Three alleged accomplices of Jammeh have already been detained and are facing trial abroad under the legal principle of universal jurisdiction, including two former Junglers, Michael Sang Correa in the United States, and Bai L in Germany, as well as Gambia’s former interior minister, Ousman Sonko, in Switzerland.

The truth commission hearings have been widely followed on radio and television throughout The Gambia. The Point newspaper and the African Network Against Extrajudicial Killings and Enforced Disappearances (ANEKED) published digests of each three-week session, while the international website JusticeInfo.net ran 58 articles on what it called “the event of the year 2019 in the field of transitional justice.”

One of the TRRC’s tasks is the “identification and recommendation for prosecution of persons who bear the greatest responsibility for human rights violations and abuses.”

It will also make recommendations regarding reparations, reconciliation, and institutional reforms.
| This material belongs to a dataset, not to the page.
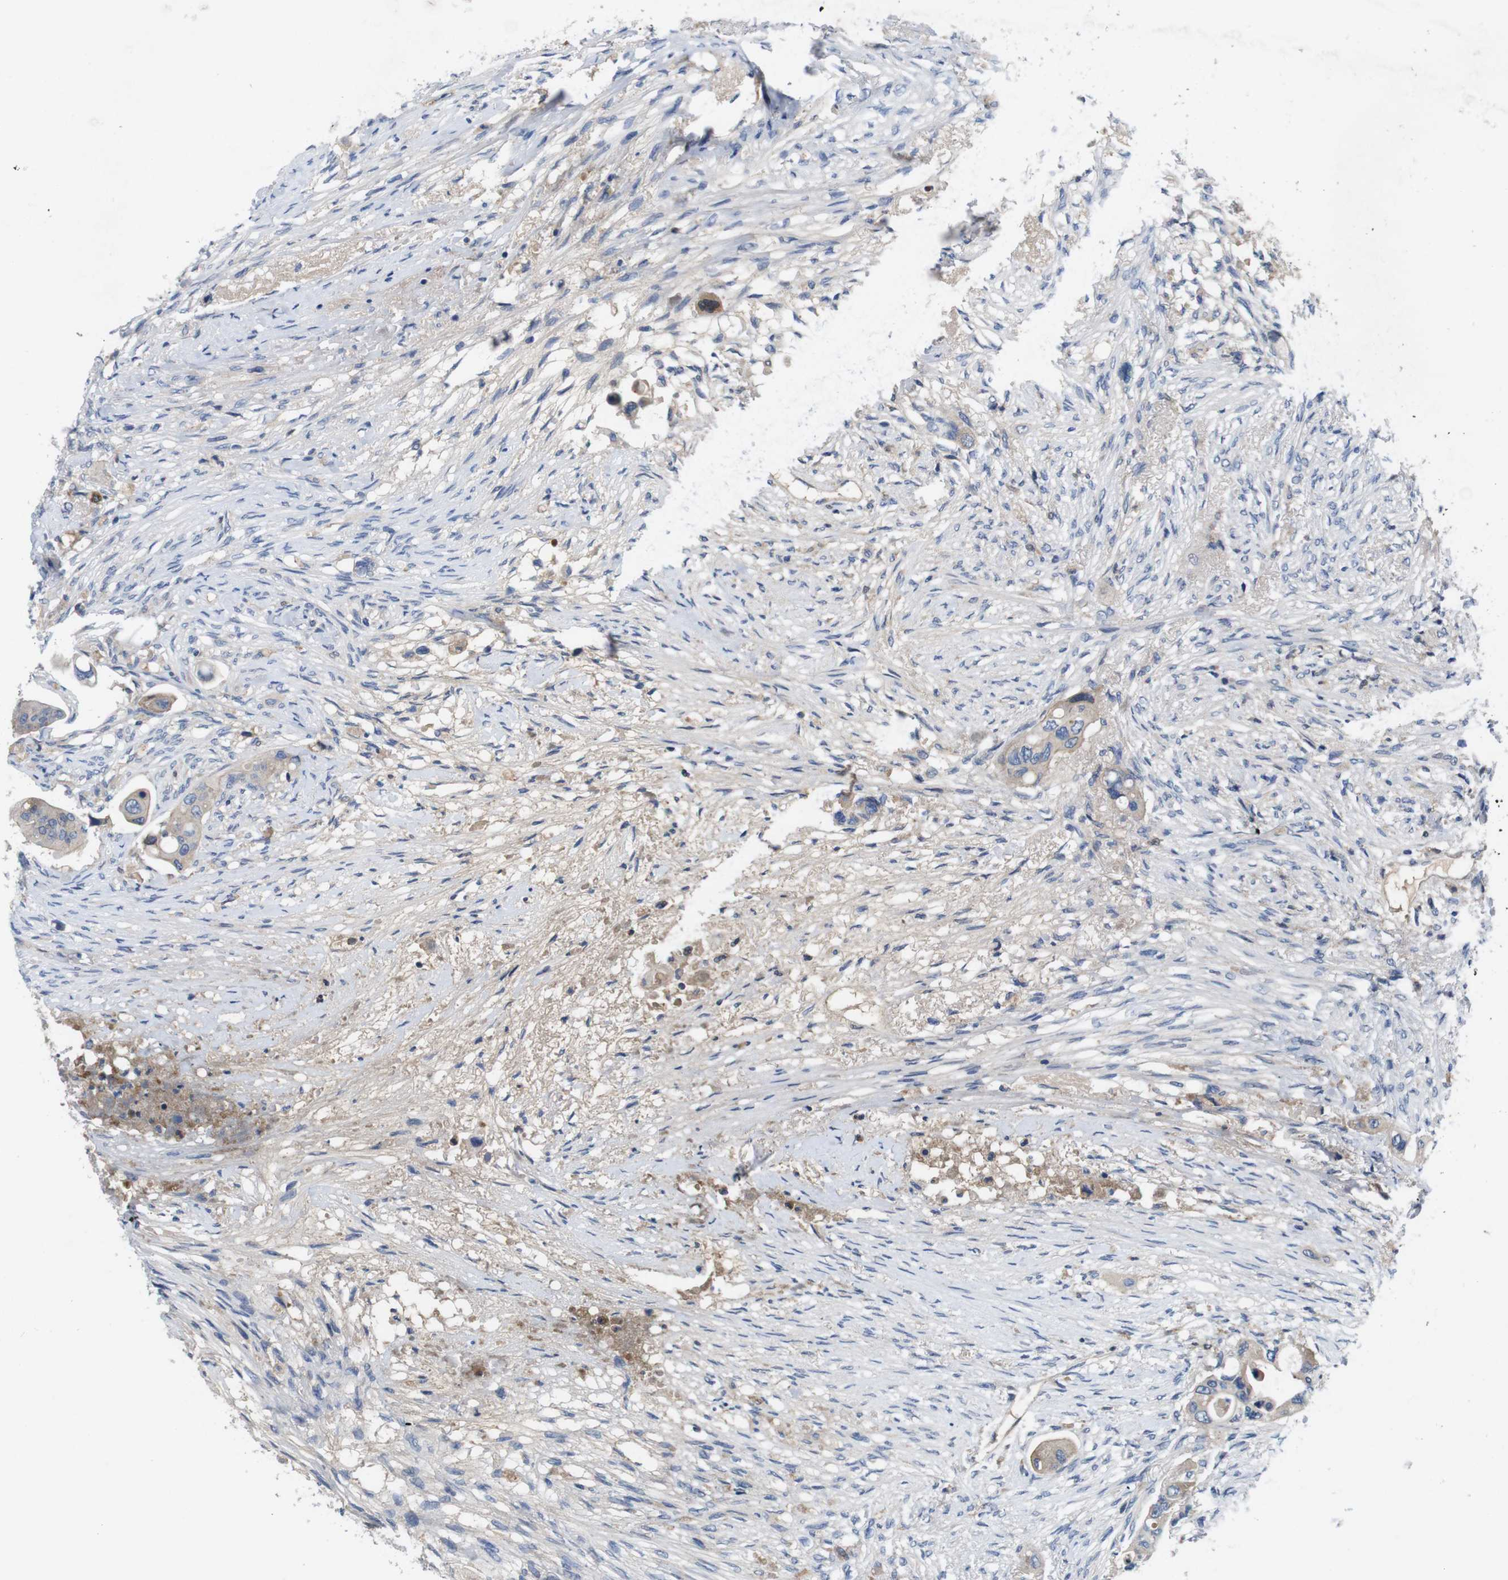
{"staining": {"intensity": "weak", "quantity": "25%-75%", "location": "cytoplasmic/membranous"}, "tissue": "colorectal cancer", "cell_type": "Tumor cells", "image_type": "cancer", "snomed": [{"axis": "morphology", "description": "Adenocarcinoma, NOS"}, {"axis": "topography", "description": "Colon"}], "caption": "Immunohistochemical staining of human adenocarcinoma (colorectal) exhibits low levels of weak cytoplasmic/membranous protein positivity in about 25%-75% of tumor cells. The protein of interest is shown in brown color, while the nuclei are stained blue.", "gene": "C1RL", "patient": {"sex": "female", "age": 57}}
The commission is expected to deliver its report in early July. The Gambian government will then decide how to respond to the recommendations.

“I hope justice will be served and the perpetrators will be brought before law.” said  Martin Kyere of Ghana, the sole survivor of the massacre of the 59 migrants.

Proposals in Gambia for following up on the TRRC’s accountability recommendations have centered on the possibility of a “hybrid” court with Gambian and international staff operating within the Gambian judicial system, which could help create a legal framework tailored to the prosecution of Jammeh-era crimes and build the capacity of the national justice system.

Human Rights Watch urged the government to begin planning now for a hybrid court that would function in accordance with international standards to avoid delays in funding and establishing it.

Testifying before the TRRC, Neneh MC Cham, a Gambian human rights lawyer, said that the government should “implement every single recommendation. It is the last hope for many victims and their fear every day is that it is all going to come to naught, zero.”

How the government responds to the commission’s recommendations is expected to be a key issue in the Gambian elections scheduled for December 2021.

“I want to see Yahya Jammeh in court, not just for what he allegedly did to my father, but for all the alleged murders, rapes, and torture,” said Fatoumatta Sandeng, spokesperson for the Campaign to Bring Yahya Jammeh and his Accomplices to Justice (#Jammeh2Justice) and daughter of opposition leader Solo Sandeng, who was murdered in custody in 2016. “We victims need justice before we can reconcile and move on.”